Die Debatte um ein mögliches Fehlverhalten von Joseph Ratzinger als Erzbischof von München und Freising habe ihn „und viele andere in der Kirche erschüttert“, sagte Heim gegenüber dem deutschen Wochenblatt „Die Tagespost“. „Auch wegen ihrer von vielen empfundenen Einseitigkeit.“
Viele hätten sich auf Joseph Ratzinger in „sprungbereiter Feindseligkeit“ regelmäßig eingeschossen, um auf diese Weise ein von ihm vertretenes Kirchenbild zu diskreditieren. Ihn als Lügner, „nur auf den Schutz der Kirche bedachten Kirchenfürsten“ oder gar als „Verbrecher gegen die Menschlichkeit“ darzustellen, könne Heim sich aufgrund seiner persönlichen Erfahrung mit dem nun Beschuldigten „überhaupt nicht vorstellen“.
Joseph Ratzinger als „Vorreiter“
Seinen persönlichen Eindruck von Ratzinger untermauerte der Abt mit dem Hinweis auf dessen Verdienste im Kampf gegen Missbrauch in der Kirche: Als Präfekt der Glaubenskongregation sei Ratzinger noch zur Zeit von Papst Johannes Paul II. „der Vorreiter“ gewesen.
Er habe sich für die kirchenrechtliche Möglichkeit eingesetzt und dann auch durchgesetzt, dass Priester wegen des sexuellen Missbrauchs als schwerwiegende Straftaten (delicta graviora) aus dem Klerikerstand entlassen werden.
Im Auftrag des Papstes habe er zudem den Bischöfen weltweit das Thema des Missbrauchs entzogen. Er habe sie damit, „manchmal zu deren Ärger, angewiesen, solche Fälle nach Rom in seine Behörde zu melden, um Missbrauch vor Ort effektiver zu bekämpfen und ortskirchliche Vertuschungen zu vermeiden“, so Heim.
„Perspektivenwechsel von Ratzinger eingeleitet“
Als Papst hatte Ratzinger 2010 die Verjährungsfrist für die kirchenrechtliche Ahndung verlängert. Zudem habe er „den längst fälligen Perspektivenwechsel eingeleitet, dass nicht die straffälligen Priester zu schützen sind, sondern die Opfer im Mittelpunkt der Hilfe und Aufklärung stehen müssen“, so Abt Heim weiter.
An die von Missbrauchsskandalen ganz besonders erschütterte Ortskirche in Irland habe Benedikt einen „aufwühlenden Brief“ gerichtet – und damit auch an die katholische Kirche weltweit. Heim betonte, dass selbst die „sonst für ihre Kirchennähe nicht gerade bekannte“ Berliner „taz“ anerkannte, dass Benedikt 2011 und 2012 Hunderte von Priestern wegen Missbrauchsvorwürfen abberief und laisierte.

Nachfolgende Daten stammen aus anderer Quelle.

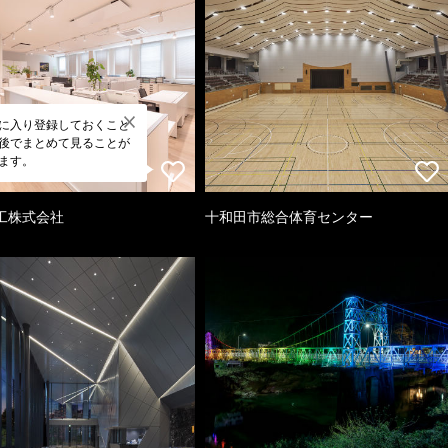
に入り登録しておくこと
後でまとめて見ることが
ます。
工株式会社
十和田市総合体育センター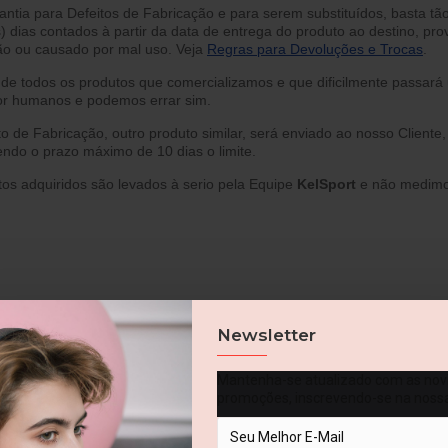
ia para Defeitos de Fabricação e para serem substituídos, basta tã
) dias contados à partir da data de entrega do produto ao destino, pro
ção ou causado por mal uso. Veja
Regras para Devoluções e Trocas
.
e todos os produtos que comercializamos e que dificilmente passar
por humanos e podemos errar sim.
o de Fabricação, outro produto similar, será enviado ao nosso Cliente
endo o prazo máximo de 10 dias o limite.
os adquiridos são levados à serio pela Equipe
Kel
Sport
e não medimo
Newsletter
Mantenha-se atualizado com as nov
promoções, inscrevendo-se na noss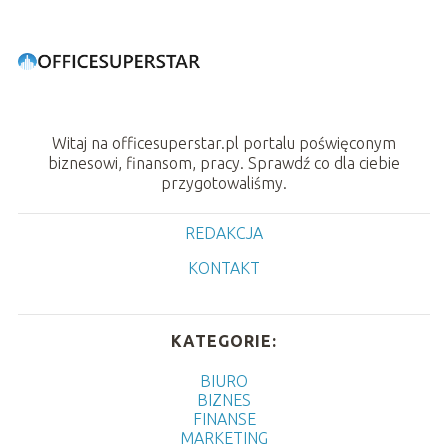
Witaj na officesuperstar.pl portalu poświęconym
biznesowi, finansom, pracy. Sprawdź co dla ciebie
przygotowaliśmy.
REDAKCJA
KONTAKT
KATEGORIE:
BIURO
BIZNES
FINANSE
MARKETING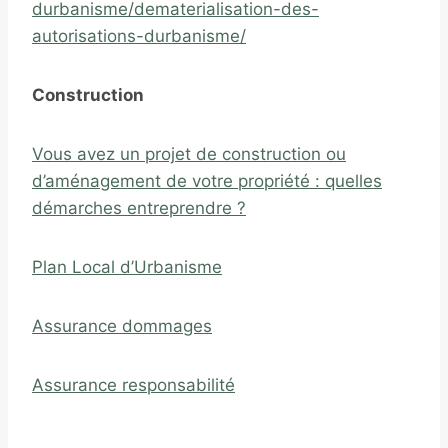
durbanisme/dematerialisation-des-
autorisations-durbanisme/
Construction
Vous avez un projet de construction ou
d’aménagement de votre propriété : quelles
démarches entreprendre ?
Plan Local d’Urbanisme
Assurance dommages
Assurance responsabilité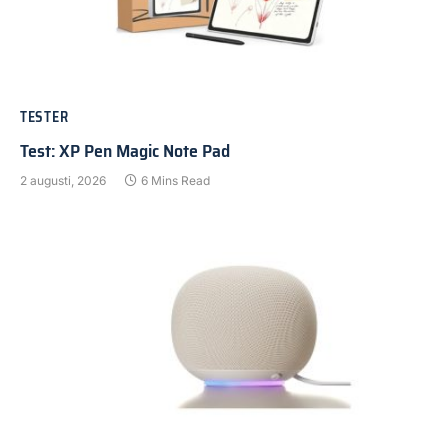
TESTER
Test: XP Pen Magic Note Pad
2 augusti, 2026
6 Mins Read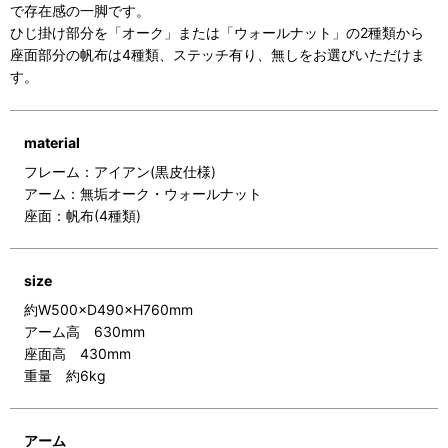
で存在感の一脚です。
ひじ掛け部分を「オーク」または「ウォールナット」の2種類から
座面部分の帆布は4種類、ステッチ有り、無しをお選びいただけま
す。
material
フレーム：アイアン(黒皮仕様)
アーム：無垢オーク・ウォールナット
座面：帆布(4種類)
size
約W500×D490×H760mm
アーム高 630mm
座面高 430mm
重量 約6kg
アーム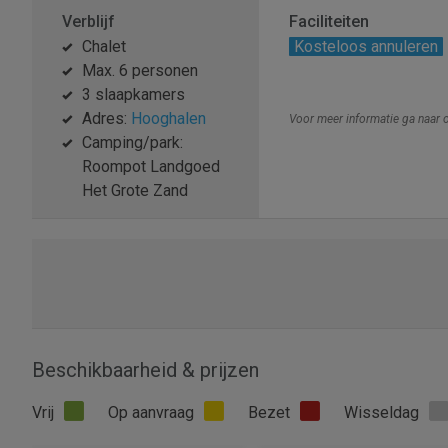
Verblijf
Faciliteiten
Chalet
Kosteloos annuleren
Max. 6 personen
3 slaapkamers
Adres:
Hooghalen
Voor meer informatie ga naar
Camping/park:
Roompot Landgoed
Het Grote Zand
Beschikbaarheid & prijzen
Vrij
Op aanvraag
Bezet
Wisseldag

„Auch Päpste sind Menschen“
Aus all diesen Gründen sei es Heim unverständlich, wie manche ihm jetzt unterstellen könnten, dieses Thema verdrängt oder verleugnet zu haben. Manche Verantwortungsträger in der Kirche, die den emeritierten Papst jetzt „sehr bereit und wohlfeil“ kritisieren, sollten sich laut dem Abt selbstkritisch fragen, ob sie beim Thema Missbrauch Ähnliches leisteten.
„Auch Päpste sind Menschen“, so Heim: „Sie sind wie wir alle in der Kirche Sünder.“ Auch die „Unfehlbarkeit“ würde dem Papst ja nur als letzte Instanz der Glaubensverkündigung zugeschrieben. Sie beziehe sich nicht auf persönliche Erinnerungen, moralische Sündenlosigkeit oder das Freisein von Fehlern. Benedikt hatte seine Anwesenheit bei einer von den Gutachtern besonders ins Visier genommenen Sitzung im Jahr 1980 zunächst dementiert. Später revidierte er seine Stellungnahme, nachdem die Gutachter ein Protokoll vorlegten, das das Gegenteil bewies.
„Von Herzen leid“
Es tue „ihm von Herzen leid“, so Abt Heim, dass sich der fast 95-jährige, gesundheitlich angeschlagene, aber immer noch geistig frische emeritierte Papst Benedikt XVI. in dieser Phase seines Lebens gerade in seinem Heimatland „für den Missbrauch entschuldigen muss, für dessen Aufklärung er sich Zeit seines Lebens intensiv eingesetzt hat“.